Bagaimanapun, bagi publik, korupsi adalah kejahatan luar biasa yang harus diganjar hukuman luar biasa. Jajak pendapat Kompas merekam bagaimana persepsi publik selalu resisten dan negatif setiap merespons isu-isu korupsi. Bahkan, hukuman bagi pelaku korupsi masih dipandang belum optimal. Lebih dari 80 persen responden menilai hukuman yang diberikan kepada pelaku korupsi belum setimpal.
Bagi sepertiga responden lainnya, kejahatan korupsi layak diganjar hukuman maksimal, seperti hukuman mati atau penjara seumur hidup. Sekitar sepertiga lainnya berharap hukuman keras lain, seperti memiskinkan atau menyita harta dari pelaku korupsi. Selain itu, beberapa hukuman lain yang dirasa sepadan oleh publik adalah hukuman sosial dan penghapusan hak politik.
Tidak heran jika kemudian putusan Mahkamah Konstitusi yang menambah syarat bagi bekas terpidana untuk menunggu masa jeda lima tahun setelah bebas untuk menjadi calon anggota legislatif di pemilu justru ditanggapi tidak dengan antusiasme. Sebagian besar responden jajak pendapat justru menilai putusan ini belum memenuhi harapan publik yang cenderung ingin peluang bekas terpidana, terutama kasus korupsi, kembali menjadi pejabat publik ditutup.
Masih adanya peluang bagi bekas terpidana, termasuk di kasus korupsi untuk kembali menjadi pejabat publik, dinilai menjadi cerminan seberapa permisifnya regulasi terhadap kejahatan korupsi.

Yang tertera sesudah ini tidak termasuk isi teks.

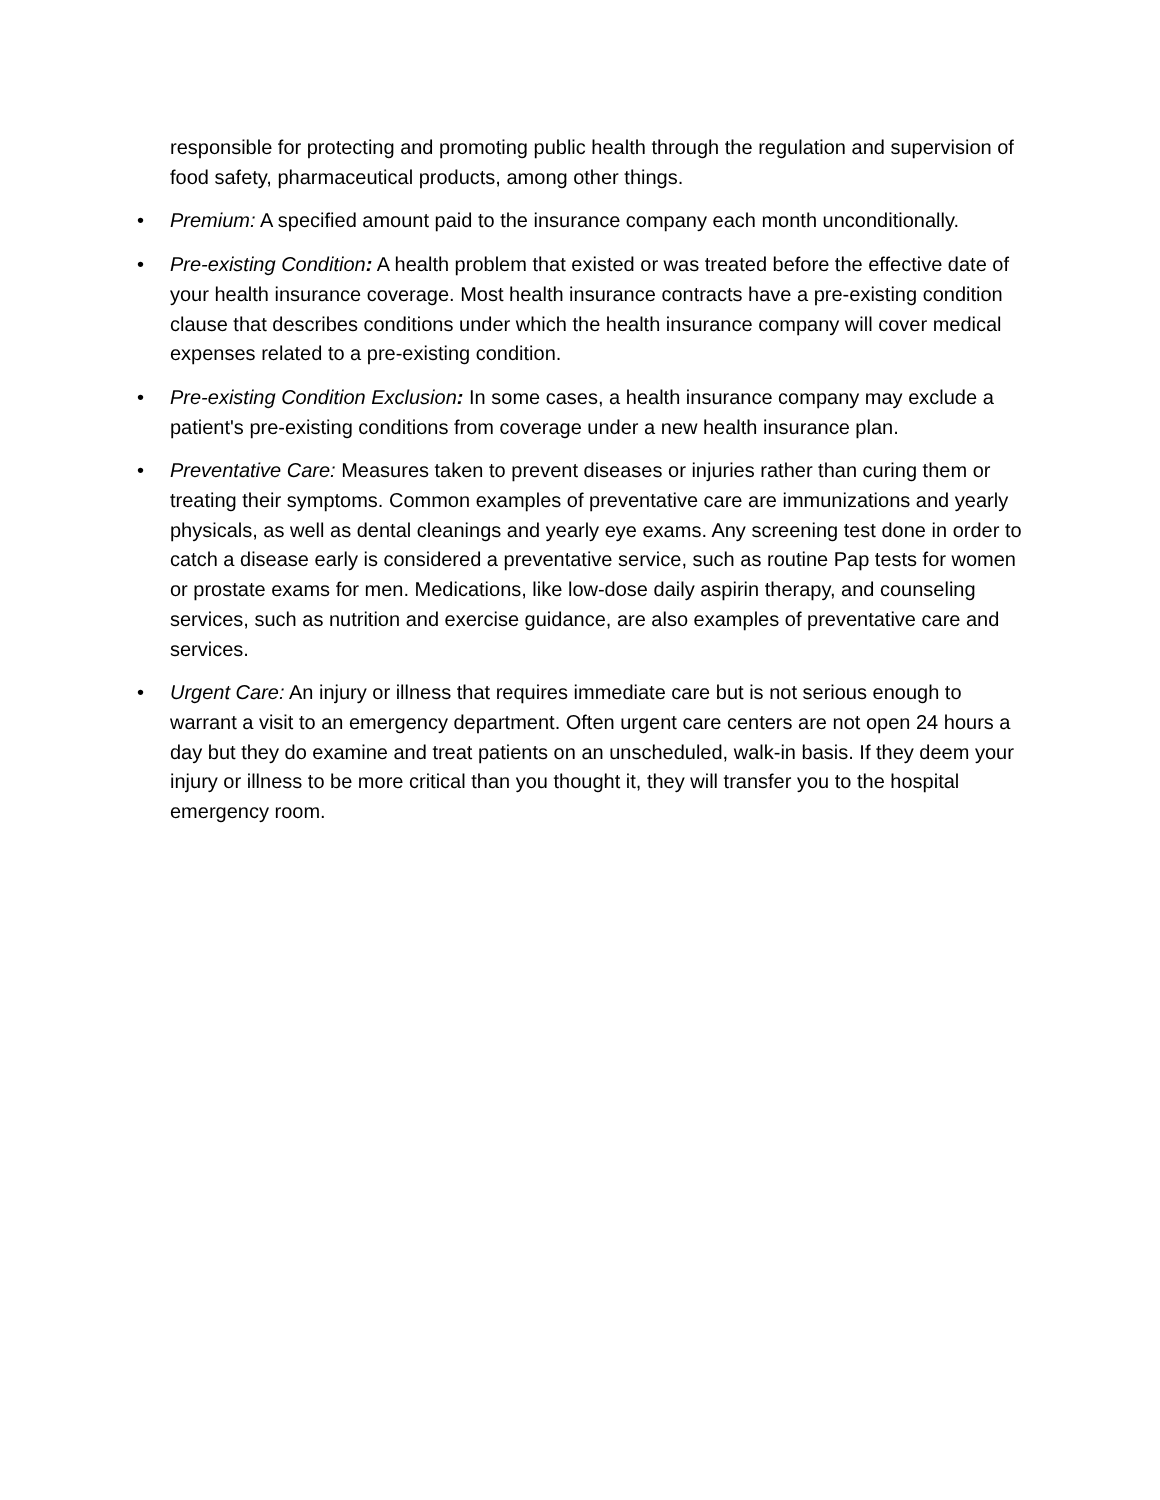responsible for protecting and promoting public health through the regulation and supervision of food safety, pharmaceutical products, among other things.
• Premium: A specified amount paid to the insurance company each month unconditionally.
• Pre-existing Condition: A health problem that existed or was treated before the effective date of your health insurance coverage. Most health insurance contracts have a pre-existing condition clause that describes conditions under which the health insurance company will cover medical expenses related to a pre-existing condition.
• Pre-existing Condition Exclusion: In some cases, a health insurance company may exclude a patient's pre-existing conditions from coverage under a new health insurance plan.
• Preventative Care: Measures taken to prevent diseases or injuries rather than curing them or treating their symptoms. Common examples of preventative care are immunizations and yearly physicals, as well as dental cleanings and yearly eye exams. Any screening test done in order to catch a disease early is considered a preventative service, such as routine Pap tests for women or prostate exams for men. Medications, like low-dose daily aspirin therapy, and counseling services, such as nutrition and exercise guidance, are also examples of preventative care and services.
• Urgent Care: An injury or illness that requires immediate care but is not serious enough to warrant a visit to an emergency department. Often urgent care centers are not open 24 hours a day but they do examine and treat patients on an unscheduled, walk-in basis. If they deem your injury or illness to be more critical than you thought it, they will transfer you to the hospital emergency room.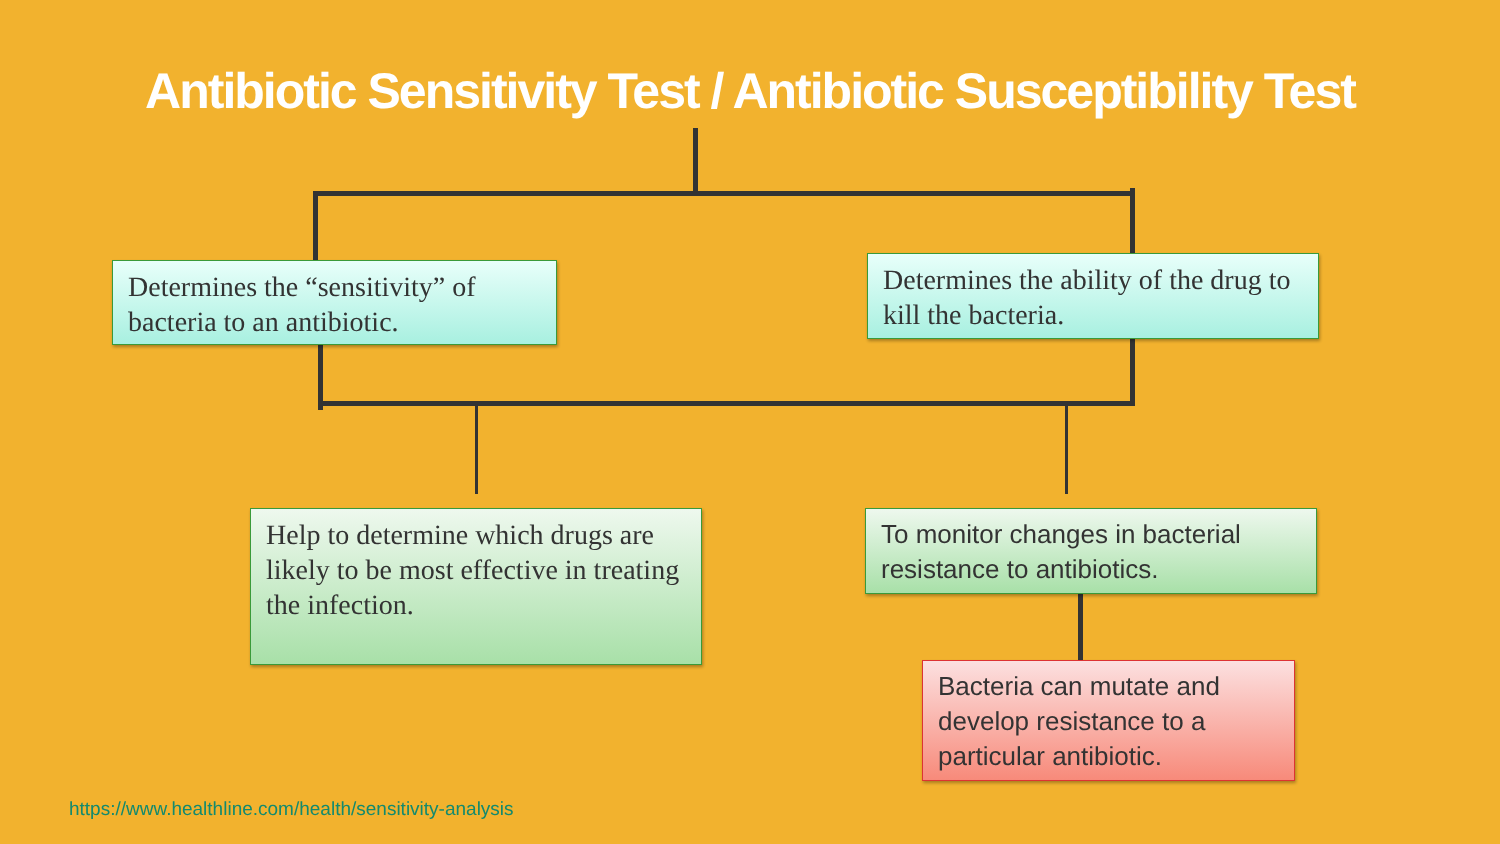Antibiotic Sensitivity Test / Antibiotic Susceptibility Test
Determines the “sensitivity” of bacteria to an antibiotic.
Determines the ability of the drug to kill the bacteria.
Help to determine which drugs are likely to be most effective in treating the infection.
To monitor changes in bacterial resistance to antibiotics.
Bacteria can mutate and develop resistance to a particular antibiotic.
https://www.healthline.com/health/sensitivity-analysis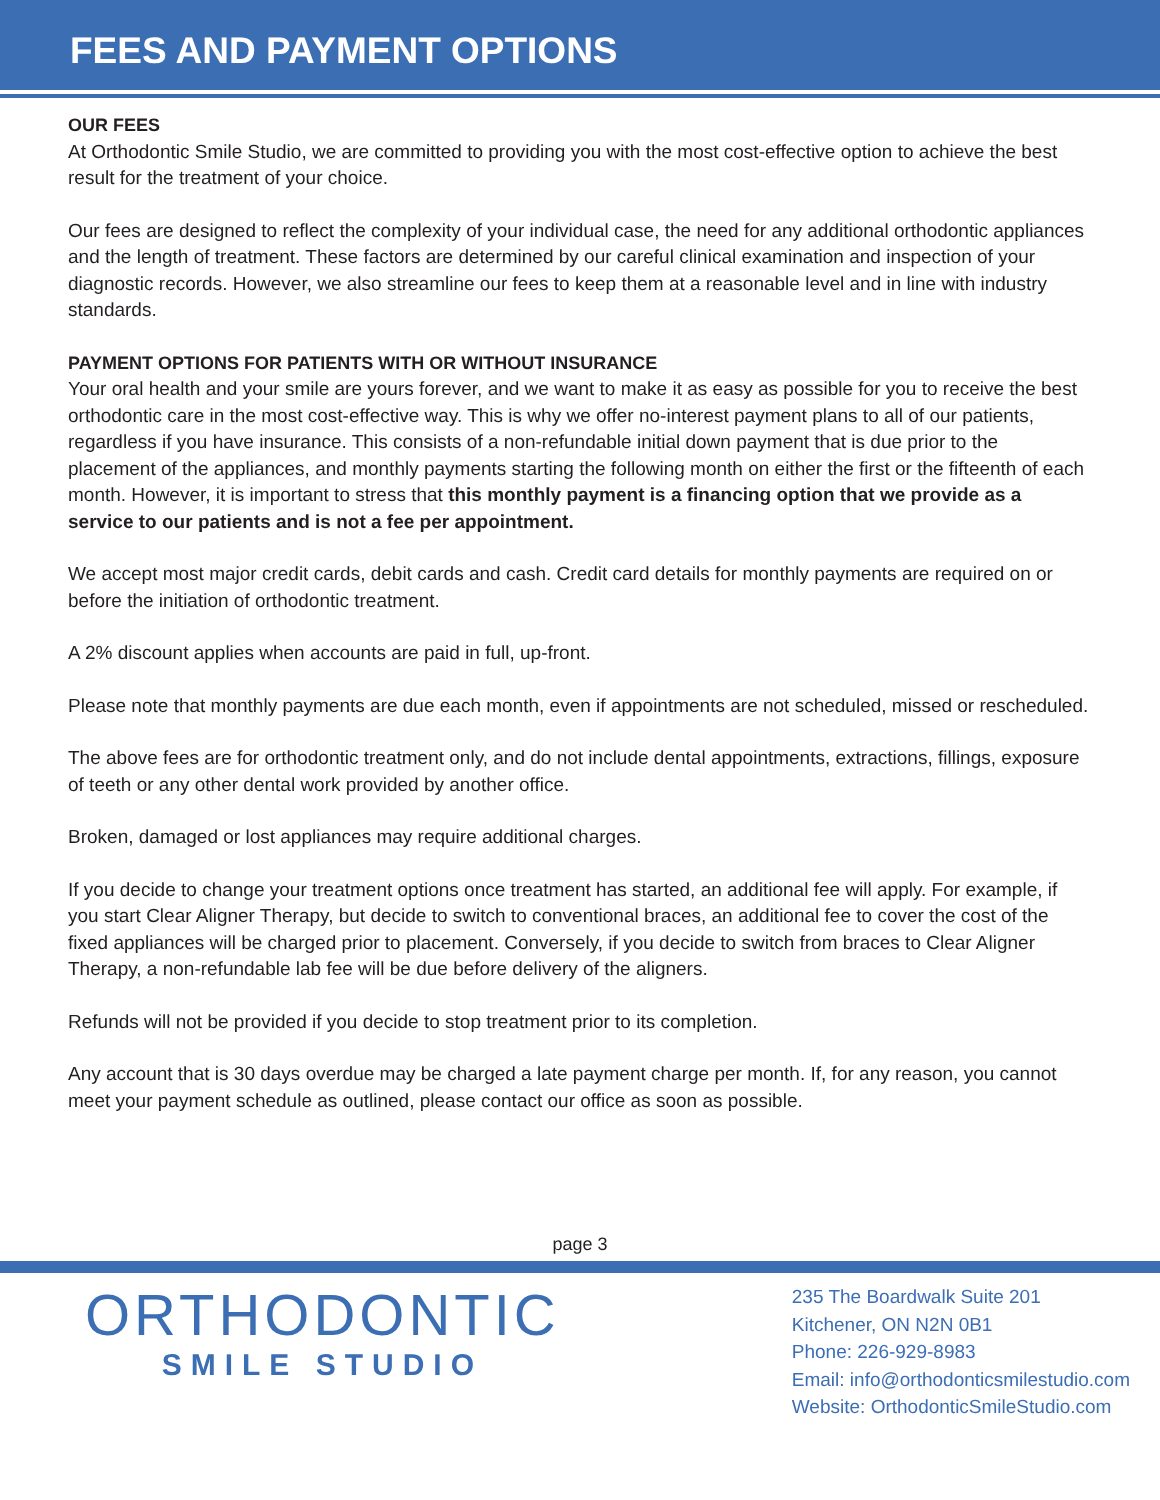FEES AND PAYMENT OPTIONS
OUR FEES
At Orthodontic Smile Studio, we are committed to providing you with the most cost-effective option to achieve the best result for the treatment of your choice.
Our fees are designed to reflect the complexity of your individual case, the need for any additional orthodontic appliances and the length of treatment. These factors are determined by our careful clinical examination and inspection of your diagnostic records. However, we also streamline our fees to keep them at a reasonable level and in line with industry standards.
PAYMENT OPTIONS FOR PATIENTS WITH OR WITHOUT INSURANCE
Your oral health and your smile are yours forever, and we want to make it as easy as possible for you to receive the best orthodontic care in the most cost-effective way. This is why we offer no-interest payment plans to all of our patients, regardless if you have insurance. This consists of a non-refundable initial down payment that is due prior to the placement of the appliances, and monthly payments starting the following month on either the first or the fifteenth of each month. However, it is important to stress that this monthly payment is a financing option that we provide as a service to our patients and is not a fee per appointment.
We accept most major credit cards, debit cards and cash. Credit card details for monthly payments are required on or before the initiation of orthodontic treatment.
A 2% discount applies when accounts are paid in full, up-front.
Please note that monthly payments are due each month, even if appointments are not scheduled, missed or rescheduled.
The above fees are for orthodontic treatment only, and do not include dental appointments, extractions, fillings, exposure of teeth or any other dental work provided by another office.
Broken, damaged or lost appliances may require additional charges.
If you decide to change your treatment options once treatment has started, an additional fee will apply. For example, if you start Clear Aligner Therapy, but decide to switch to conventional braces, an additional fee to cover the cost of the fixed appliances will be charged prior to placement. Conversely, if you decide to switch from braces to Clear Aligner Therapy, a non-refundable lab fee will be due before delivery of the aligners.
Refunds will not be provided if you decide to stop treatment prior to its completion.
Any account that is 30 days overdue may be charged a late payment charge per month. If, for any reason, you cannot meet your payment schedule as outlined, please contact our office as soon as possible.
page 3
ORTHODONTIC
SMILE STUDIO
235 The Boardwalk Suite 201
Kitchener, ON N2N 0B1
Phone: 226-929-8983
Email: info@orthodonticsmilestudio.com
Website: OrthodonticSmileStudio.com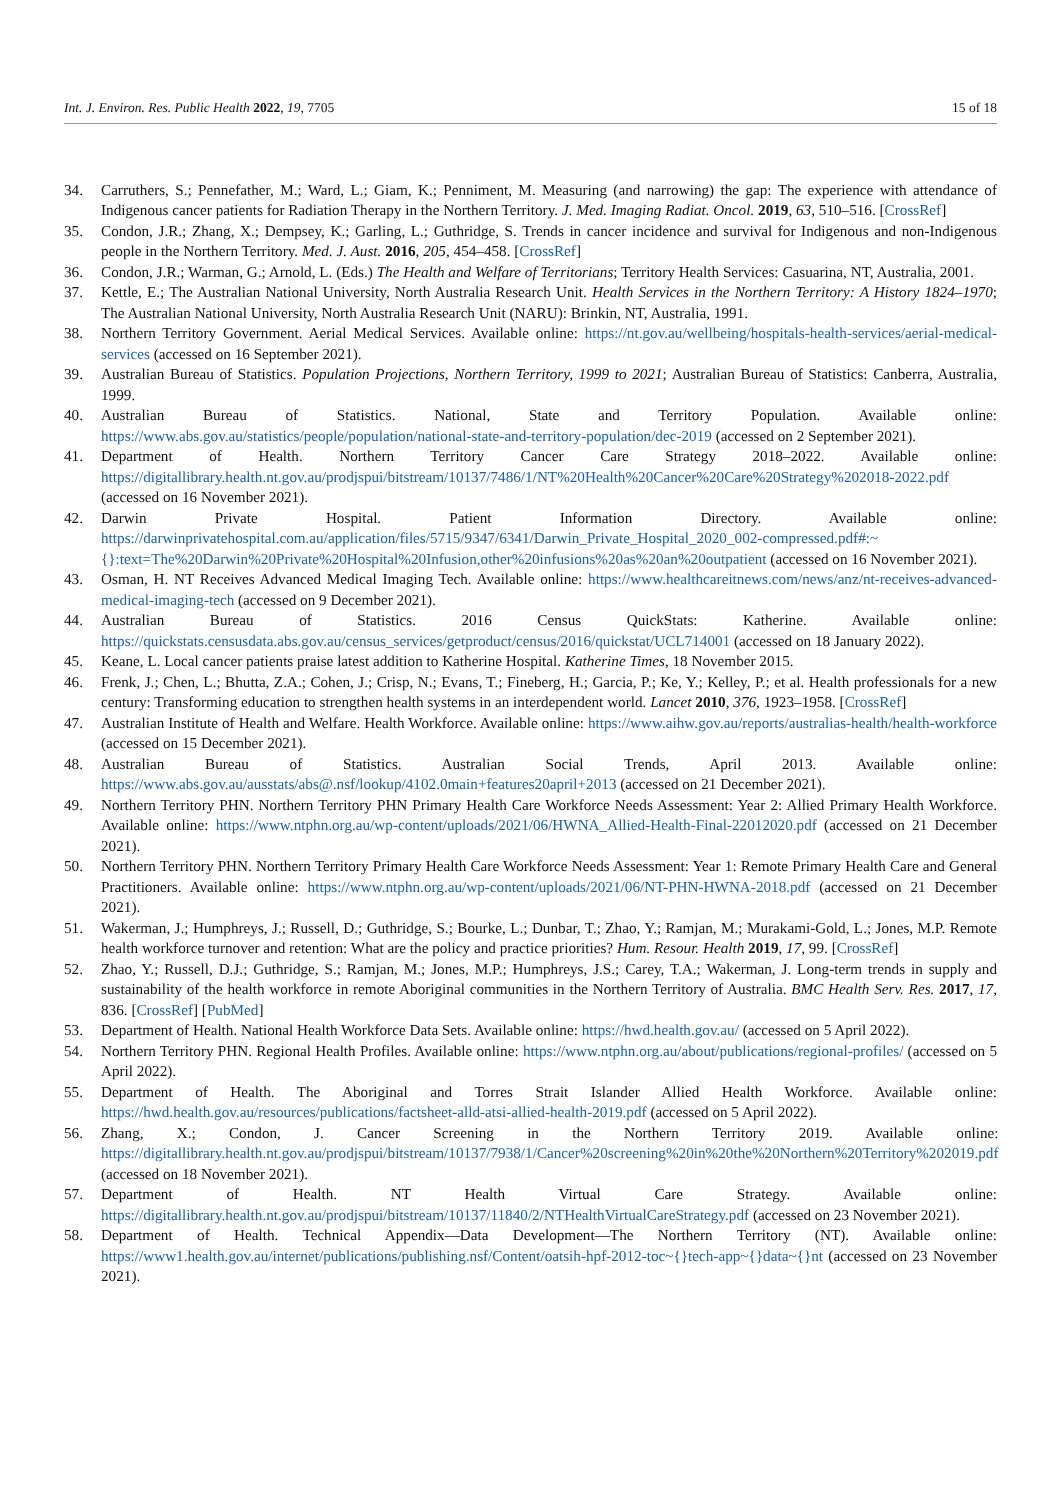Int. J. Environ. Res. Public Health 2022, 19, 7705 15 of 18
34. Carruthers, S.; Pennefather, M.; Ward, L.; Giam, K.; Penniment, M. Measuring (and narrowing) the gap: The experience with attendance of Indigenous cancer patients for Radiation Therapy in the Northern Territory. J. Med. Imaging Radiat. Oncol. 2019, 63, 510–516. [CrossRef]
35. Condon, J.R.; Zhang, X.; Dempsey, K.; Garling, L.; Guthridge, S. Trends in cancer incidence and survival for Indigenous and non-Indigenous people in the Northern Territory. Med. J. Aust. 2016, 205, 454–458. [CrossRef]
36. Condon, J.R.; Warman, G.; Arnold, L. (Eds.) The Health and Welfare of Territorians; Territory Health Services: Casuarina, NT, Australia, 2001.
37. Kettle, E.; The Australian National University, North Australia Research Unit. Health Services in the Northern Territory: A History 1824–1970; The Australian National University, North Australia Research Unit (NARU): Brinkin, NT, Australia, 1991.
38. Northern Territory Government. Aerial Medical Services. Available online: https://nt.gov.au/wellbeing/hospitals-health-services/aerial-medical-services (accessed on 16 September 2021).
39. Australian Bureau of Statistics. Population Projections, Northern Territory, 1999 to 2021; Australian Bureau of Statistics: Canberra, Australia, 1999.
40. Australian Bureau of Statistics. National, State and Territory Population. Available online: https://www.abs.gov.au/statistics/people/population/national-state-and-territory-population/dec-2019 (accessed on 2 September 2021).
41. Department of Health. Northern Territory Cancer Care Strategy 2018–2022. Available online: https://digitallibrary.health.nt.gov.au/prodjspui/bitstream/10137/7486/1/NT%20Health%20Cancer%20Care%20Strategy%202018-2022.pdf (accessed on 16 November 2021).
42. Darwin Private Hospital. Patient Information Directory. Available online: https://darwinprivatehospital.com.au/application/files/5715/9347/6341/Darwin_Private_Hospital_2020_002-compressed.pdf#:~{}:text=The%20Darwin%20Private%20Hospital%20Infusion,other%20infusions%20as%20an%20outpatient (accessed on 16 November 2021).
43. Osman, H. NT Receives Advanced Medical Imaging Tech. Available online: https://www.healthcareitnews.com/news/anz/nt-receives-advanced-medical-imaging-tech (accessed on 9 December 2021).
44. Australian Bureau of Statistics. 2016 Census QuickStats: Katherine. Available online: https://quickstats.censusdata.abs.gov.au/census_services/getproduct/census/2016/quickstat/UCL714001 (accessed on 18 January 2022).
45. Keane, L. Local cancer patients praise latest addition to Katherine Hospital. Katherine Times, 18 November 2015.
46. Frenk, J.; Chen, L.; Bhutta, Z.A.; Cohen, J.; Crisp, N.; Evans, T.; Fineberg, H.; Garcia, P.; Ke, Y.; Kelley, P.; et al. Health professionals for a new century: Transforming education to strengthen health systems in an interdependent world. Lancet 2010, 376, 1923–1958. [CrossRef]
47. Australian Institute of Health and Welfare. Health Workforce. Available online: https://www.aihw.gov.au/reports/australias-health/health-workforce (accessed on 15 December 2021).
48. Australian Bureau of Statistics. Australian Social Trends, April 2013. Available online: https://www.abs.gov.au/ausstats/abs@.nsf/lookup/4102.0main+features20april+2013 (accessed on 21 December 2021).
49. Northern Territory PHN. Northern Territory PHN Primary Health Care Workforce Needs Assessment: Year 2: Allied Primary Health Workforce. Available online: https://www.ntphn.org.au/wp-content/uploads/2021/06/HWNA_Allied-Health-Final-22012020.pdf (accessed on 21 December 2021).
50. Northern Territory PHN. Northern Territory Primary Health Care Workforce Needs Assessment: Year 1: Remote Primary Health Care and General Practitioners. Available online: https://www.ntphn.org.au/wp-content/uploads/2021/06/NT-PHN-HWNA-2018.pdf (accessed on 21 December 2021).
51. Wakerman, J.; Humphreys, J.; Russell, D.; Guthridge, S.; Bourke, L.; Dunbar, T.; Zhao, Y.; Ramjan, M.; Murakami-Gold, L.; Jones, M.P. Remote health workforce turnover and retention: What are the policy and practice priorities? Hum. Resour. Health 2019, 17, 99. [CrossRef]
52. Zhao, Y.; Russell, D.J.; Guthridge, S.; Ramjan, M.; Jones, M.P.; Humphreys, J.S.; Carey, T.A.; Wakerman, J. Long-term trends in supply and sustainability of the health workforce in remote Aboriginal communities in the Northern Territory of Australia. BMC Health Serv. Res. 2017, 17, 836. [CrossRef] [PubMed]
53. Department of Health. National Health Workforce Data Sets. Available online: https://hwd.health.gov.au/ (accessed on 5 April 2022).
54. Northern Territory PHN. Regional Health Profiles. Available online: https://www.ntphn.org.au/about/publications/regional-profiles/ (accessed on 5 April 2022).
55. Department of Health. The Aboriginal and Torres Strait Islander Allied Health Workforce. Available online: https://hwd.health.gov.au/resources/publications/factsheet-alld-atsi-allied-health-2019.pdf (accessed on 5 April 2022).
56. Zhang, X.; Condon, J. Cancer Screening in the Northern Territory 2019. Available online: https://digitallibrary.health.nt.gov.au/prodjspui/bitstream/10137/7938/1/Cancer%20screening%20in%20the%20Northern%20Territory%202019.pdf (accessed on 18 November 2021).
57. Department of Health. NT Health Virtual Care Strategy. Available online: https://digitallibrary.health.nt.gov.au/prodjspui/bitstream/10137/11840/2/NTHealthVirtualCareStrategy.pdf (accessed on 23 November 2021).
58. Department of Health. Technical Appendix—Data Development—The Northern Territory (NT). Available online: https://www1.health.gov.au/internet/publications/publishing.nsf/Content/oatsih-hpf-2012-toc~{}tech-app~{}data~{}nt (accessed on 23 November 2021).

Bahkan, lebih dari tiga perempat responden memandang masih terbukanya peluang bekas terpidana korupsi di dalam perekrutan pejabat publik merupakan bentuk ”keringanan” hukuman kepada mantan pelaku korupsi.
Apalagi, sebelumnya publik juga dikagetkan dengan momentum sejumlah terpidana kasus korupsi yang bebas bersyarat di tahun 2022. Walau dipastikan belum bisa mengikuti perhelatan Pemilu 2024, para bekas terpidana kasus korupsi ini tidak menutup kemungkinan akan kembali memasuki panggung-panggung politik di kemudian hari untuk merebut kembali mandat rakyat yang pernah ia khianati dengan terlibat kasus korupsi.
Pada akhirnya, ketika regulasi masih memberikan peluang bagi bekas terpidana korupsi untuk masuk gelanggang politik kembali, harapan publik akan bertumpu pada kedewasaan pemilih dalam menentukan pilihan politiknya. Rekam jejak calon anggota legislatif di pemilu harus jadi bahan referensi sebelum memutuskan kepada siapa pilihan politik diberikan.